We all agree that the educated African has his weaknesses, and pretty bad ones too, but though I have met hundreds of them, though I have read volumes of material they have written, I have never met one who claims the perfection in life and conduct that not a few of his critics assume. It seems to be mainly in British colonies that the educated native is such a bugbear, and if our educational system produces such evils, it is done after all under an autocratic and not a representative Government. Surely, therefore, we should lose no time in abolishing, root and branch, the cause of the mischief.
But is it a failure? If so, wherein has the African failed? Take first the elementary curriculum of mission and Government schools. Where would Africa be to-day without its thousands of coloured clerks and Government officials? In Southern Nigeria alone there are 5000 natives in the British Government service, all of them more or less educated.
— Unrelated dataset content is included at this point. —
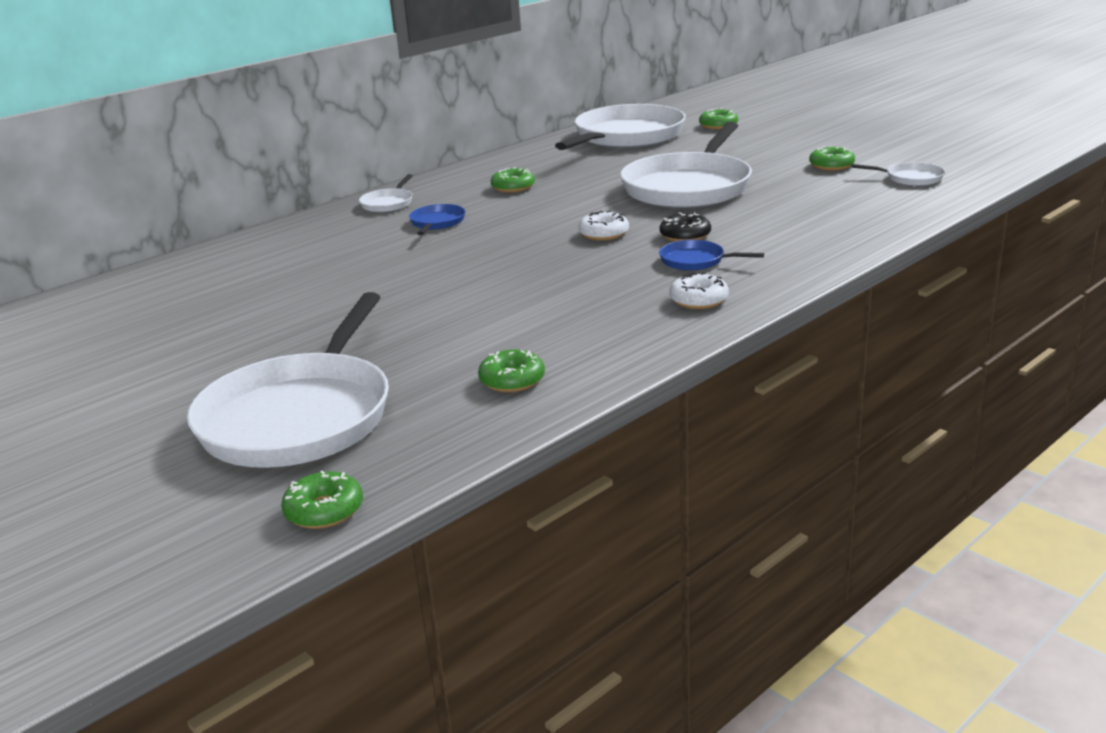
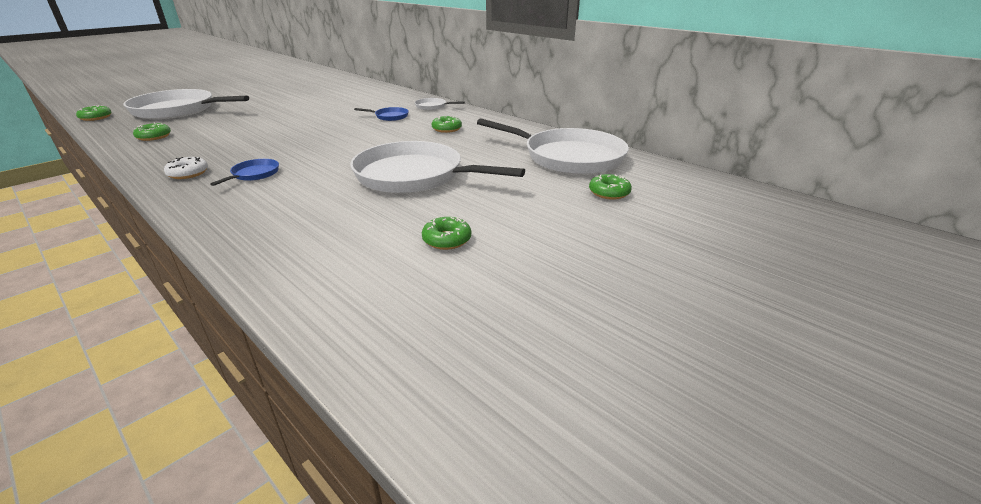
camera: 85 degrees right, 5 degrees up
(604, 234) = (333, 151): white donut -> none
(685, 236) = (305, 172): black donut -> none
(911, 178) = (376, 283): white pan -> none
In every colony, too, you meet cultured natives trained at these schools who are now devoting their lives to the education of the rising generation.
EDUCATION AND THE AFRICAN
We are told that the education of the African has been too largely concentrated on a purely literary and spiritual curriculum. Beyond question there is some force in this criticism, but the Missions and Governments are surely more responsible for this than the natives themselves. The Government particularly so, for missionary committees are after all only trustees for the funds placed at their disposal, and such are almost entirely given for purely missionary propaganda. But even this criticism is unjust in ignoring the existence all over West Central Africa of the educated native carpenters, bricklayers, engineers on steamers, engine drivers and guards on railway trains.
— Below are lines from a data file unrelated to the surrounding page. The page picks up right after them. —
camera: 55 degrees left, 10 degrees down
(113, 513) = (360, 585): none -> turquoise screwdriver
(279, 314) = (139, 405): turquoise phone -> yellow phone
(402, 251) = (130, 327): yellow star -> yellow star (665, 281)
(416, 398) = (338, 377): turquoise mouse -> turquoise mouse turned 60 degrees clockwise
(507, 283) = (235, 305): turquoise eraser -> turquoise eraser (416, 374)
Crossing the Kasai territory I met an American Bishop, who had also travelled not a few thousand miles in Central Africa, and this charming old Divine could not cease exclaiming, “Well, the way you English are covering this continent with educated native carpenters, bricklayers and engineers is just marvellous.” Go where you will, you meet these men. In the upland cocoa roças of San Thomé, in the workshops of German Cameroons, in the trading factories of almost every island, you will always find the Accra or Sierra Leone trader and mechanic who has received a fairly liberal general education at the mission schools. A thousand miles north in the Congo, away south towards Rhodesia, you will hear frequently the welcome salutation, “How do you do, sir!” Welcome then indeed is the claim to one Throne one Empire; more welcome still is the kindly assistance with baggage, the clean hut, the generous gifts of fruit and provisions.
“May I pay you for your kindness?”
“No, sir, I am too glad to see you. God bless you, sir. Goodbye.”
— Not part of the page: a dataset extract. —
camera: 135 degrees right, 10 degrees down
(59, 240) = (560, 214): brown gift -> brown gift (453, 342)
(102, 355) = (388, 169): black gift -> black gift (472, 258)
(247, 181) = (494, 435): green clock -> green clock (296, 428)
The traveller thus refreshed goes on his way and vows that when he gets home he will send a subscription to those missionary societies who are sending forth this stream of men to the distant parts of the dark continent.
The principal openings for the sons of native chiefs are the medical and legal professions. First let it be remembered that the enlightened chiefs fortunately saw that by giving the flower of the race scientific European education the power of the witch doctor, who, throughout African history has been both medical and legal quack, would be broken. Not only so, but the sick and afflicted among the race would receive the best alleviation that science could provide.